Nearly half of all students took >30 minutes to fall asleep and 10% more than 2 hours. Large differences were noted between school days and weekends, both in mean getting up time (07:05 vs 10:38) and in bedtimes (21:52 vs 00:46). 95% got up between 06:00 and 08:00 on school days, whereas 94% got up after 08:00 at the weekends (with 36,3% after 11H00 and 10% after 13:00). A bedtime after midnight was much more common at the weekend (62% vs 14%).

Sleep and age

Sleep restriction, defined as a reduction of >2 hours in sleep time on schooldays vs weekends increased significantly with age: 30% in <12, 45% in 12–15 and 46% in >15 (p<0.0001), as did sleep deprivation defined as a sleep time <7 hours: 9% <12, 21% 12–15, 31% >15 (p<0.0001). Non refreshing sleep also increased with age affected 36% <12, 48% 12–15 and 45% of >15 (p<0.0001). As expected sleep duration also decreased with age whereas no age difference was found for insomnia or for daytime sleepiness.

Screen use (Table 2)

Stored data:
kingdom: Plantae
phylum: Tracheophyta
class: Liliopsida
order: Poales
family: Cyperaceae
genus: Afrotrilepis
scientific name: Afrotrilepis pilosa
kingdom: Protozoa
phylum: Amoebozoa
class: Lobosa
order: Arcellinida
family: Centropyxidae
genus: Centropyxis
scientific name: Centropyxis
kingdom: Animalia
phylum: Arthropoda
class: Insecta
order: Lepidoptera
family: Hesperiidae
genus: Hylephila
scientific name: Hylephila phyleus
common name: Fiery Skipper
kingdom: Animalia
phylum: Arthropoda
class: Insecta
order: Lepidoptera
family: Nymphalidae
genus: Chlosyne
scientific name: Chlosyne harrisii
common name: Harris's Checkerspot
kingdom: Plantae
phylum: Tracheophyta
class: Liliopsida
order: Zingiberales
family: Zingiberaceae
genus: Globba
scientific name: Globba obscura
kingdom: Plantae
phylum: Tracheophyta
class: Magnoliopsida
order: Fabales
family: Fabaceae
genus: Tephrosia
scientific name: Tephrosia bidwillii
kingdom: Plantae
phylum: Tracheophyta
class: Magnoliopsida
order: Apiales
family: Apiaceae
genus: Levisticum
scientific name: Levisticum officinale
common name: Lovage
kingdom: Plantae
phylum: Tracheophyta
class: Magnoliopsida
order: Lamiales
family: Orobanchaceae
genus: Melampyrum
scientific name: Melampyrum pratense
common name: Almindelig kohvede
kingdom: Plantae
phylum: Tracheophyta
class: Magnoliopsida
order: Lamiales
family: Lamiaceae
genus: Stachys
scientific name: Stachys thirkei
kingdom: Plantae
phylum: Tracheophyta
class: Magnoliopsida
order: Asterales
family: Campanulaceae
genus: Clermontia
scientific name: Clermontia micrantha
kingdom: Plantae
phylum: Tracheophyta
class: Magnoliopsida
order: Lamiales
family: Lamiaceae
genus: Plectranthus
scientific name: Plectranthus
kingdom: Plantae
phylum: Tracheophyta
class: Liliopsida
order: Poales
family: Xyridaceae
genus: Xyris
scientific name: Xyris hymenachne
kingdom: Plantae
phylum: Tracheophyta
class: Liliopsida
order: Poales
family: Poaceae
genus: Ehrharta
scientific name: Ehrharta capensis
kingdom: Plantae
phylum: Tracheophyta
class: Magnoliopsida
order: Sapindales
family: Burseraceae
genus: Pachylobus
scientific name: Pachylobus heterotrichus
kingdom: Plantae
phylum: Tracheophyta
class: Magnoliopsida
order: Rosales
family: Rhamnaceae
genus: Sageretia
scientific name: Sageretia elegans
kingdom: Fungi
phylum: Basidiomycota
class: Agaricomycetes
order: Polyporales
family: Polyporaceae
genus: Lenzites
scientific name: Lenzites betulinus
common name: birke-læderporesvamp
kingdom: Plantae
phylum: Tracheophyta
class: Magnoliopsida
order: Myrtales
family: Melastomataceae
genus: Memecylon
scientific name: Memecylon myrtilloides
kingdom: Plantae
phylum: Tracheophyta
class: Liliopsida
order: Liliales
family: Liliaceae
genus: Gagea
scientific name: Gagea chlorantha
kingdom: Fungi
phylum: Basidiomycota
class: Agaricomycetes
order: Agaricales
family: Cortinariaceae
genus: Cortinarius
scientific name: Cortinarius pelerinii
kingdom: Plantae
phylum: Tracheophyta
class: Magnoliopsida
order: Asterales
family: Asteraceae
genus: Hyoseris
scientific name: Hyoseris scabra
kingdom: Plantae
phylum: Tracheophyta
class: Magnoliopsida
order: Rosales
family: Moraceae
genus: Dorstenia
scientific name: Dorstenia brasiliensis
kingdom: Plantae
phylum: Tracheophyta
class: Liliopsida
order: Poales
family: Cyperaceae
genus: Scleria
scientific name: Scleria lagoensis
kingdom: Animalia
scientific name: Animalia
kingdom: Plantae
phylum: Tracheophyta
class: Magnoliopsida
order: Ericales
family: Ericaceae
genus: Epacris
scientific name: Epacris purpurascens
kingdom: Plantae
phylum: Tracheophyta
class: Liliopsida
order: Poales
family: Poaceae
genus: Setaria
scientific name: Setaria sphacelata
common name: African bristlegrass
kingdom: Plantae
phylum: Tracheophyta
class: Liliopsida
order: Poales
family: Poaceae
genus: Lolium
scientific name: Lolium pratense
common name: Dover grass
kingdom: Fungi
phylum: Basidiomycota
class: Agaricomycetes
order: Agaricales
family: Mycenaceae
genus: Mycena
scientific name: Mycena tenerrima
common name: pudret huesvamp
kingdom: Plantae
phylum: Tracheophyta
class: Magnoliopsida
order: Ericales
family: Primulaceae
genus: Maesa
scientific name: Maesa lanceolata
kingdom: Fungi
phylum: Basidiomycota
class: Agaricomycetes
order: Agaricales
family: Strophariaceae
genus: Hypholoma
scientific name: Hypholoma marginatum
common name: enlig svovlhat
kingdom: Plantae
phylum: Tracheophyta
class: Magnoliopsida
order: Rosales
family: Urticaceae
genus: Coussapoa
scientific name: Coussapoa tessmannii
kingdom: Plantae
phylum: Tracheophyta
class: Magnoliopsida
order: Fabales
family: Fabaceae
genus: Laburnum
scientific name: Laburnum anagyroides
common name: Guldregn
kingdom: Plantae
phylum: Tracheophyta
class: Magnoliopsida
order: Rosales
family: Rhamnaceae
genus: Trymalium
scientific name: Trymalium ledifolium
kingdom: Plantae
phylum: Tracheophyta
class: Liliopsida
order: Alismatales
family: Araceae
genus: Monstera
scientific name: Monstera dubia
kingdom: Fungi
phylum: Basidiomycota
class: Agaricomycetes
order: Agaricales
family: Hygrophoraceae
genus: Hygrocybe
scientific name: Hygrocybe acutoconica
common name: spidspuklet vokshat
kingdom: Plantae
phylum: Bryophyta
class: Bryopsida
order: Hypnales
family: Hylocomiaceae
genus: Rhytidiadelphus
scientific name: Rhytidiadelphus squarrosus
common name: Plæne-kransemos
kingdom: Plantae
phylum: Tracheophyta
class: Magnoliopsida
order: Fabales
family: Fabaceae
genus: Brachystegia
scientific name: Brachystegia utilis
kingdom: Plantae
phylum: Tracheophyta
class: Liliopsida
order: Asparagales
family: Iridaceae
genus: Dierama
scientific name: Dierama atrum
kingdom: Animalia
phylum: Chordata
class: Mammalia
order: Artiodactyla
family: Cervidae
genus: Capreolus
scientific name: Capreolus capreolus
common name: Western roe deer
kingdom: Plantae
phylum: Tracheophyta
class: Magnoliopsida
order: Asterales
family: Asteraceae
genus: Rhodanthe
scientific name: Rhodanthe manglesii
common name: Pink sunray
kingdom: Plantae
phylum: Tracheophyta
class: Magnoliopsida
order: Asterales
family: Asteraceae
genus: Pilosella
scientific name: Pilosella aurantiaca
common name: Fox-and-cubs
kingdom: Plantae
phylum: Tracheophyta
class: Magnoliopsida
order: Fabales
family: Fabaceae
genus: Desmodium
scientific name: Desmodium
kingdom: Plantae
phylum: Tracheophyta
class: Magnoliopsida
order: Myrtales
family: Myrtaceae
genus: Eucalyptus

▶ Assigned task 1: In the sleep study passage, what was the mean bedtime on weekends?
▶ Assigned task 2: Proceed with the sleep study passage, continuing it from its final heading.

▶ Answer 1: 00:46

▶ Answer 2:
65% had at least one screen in their bedroom (computer, television, game console or mobile telephone). Before bedtime 11% read or listened to music, 30% did passive screen based activites (ex. watching a film) 32% did active screen based activities (social networks, video games) and 27% did none of the above. 22% used their smartphone and 40% used other screens before going to bed. 27% reported using screens during the night: see Table 2.

82% woke up at least once during the night and in 33% this was due to a message on their smartphone (text or social network). Owning a smartphone was more common in girls (94.4% vs 90.3% p = 0.0002), but excessive screen use (>2 hours) after dinner was more common in boys (26% vs 18% p<0.0001) as was > 2 hours screen use during the night (4.5% vs 2.6% p = 0.0009).

Screen use and sleep duration

The presence of a screen in the bedroom (computer, television, game console or mobile telephone) was associated with an increase in sleep deprivation (p<0.0001) (Table 2). Multivariate analysis using logistic regression (Table 3), showed that having a screen in the bedroom and owning a smartphone were both associated with an increased risk of sleep deprivation and sleep restriction (p<0.0001) however this was no longer apparent after adjusting for age, sex, school class and sociodemographic class.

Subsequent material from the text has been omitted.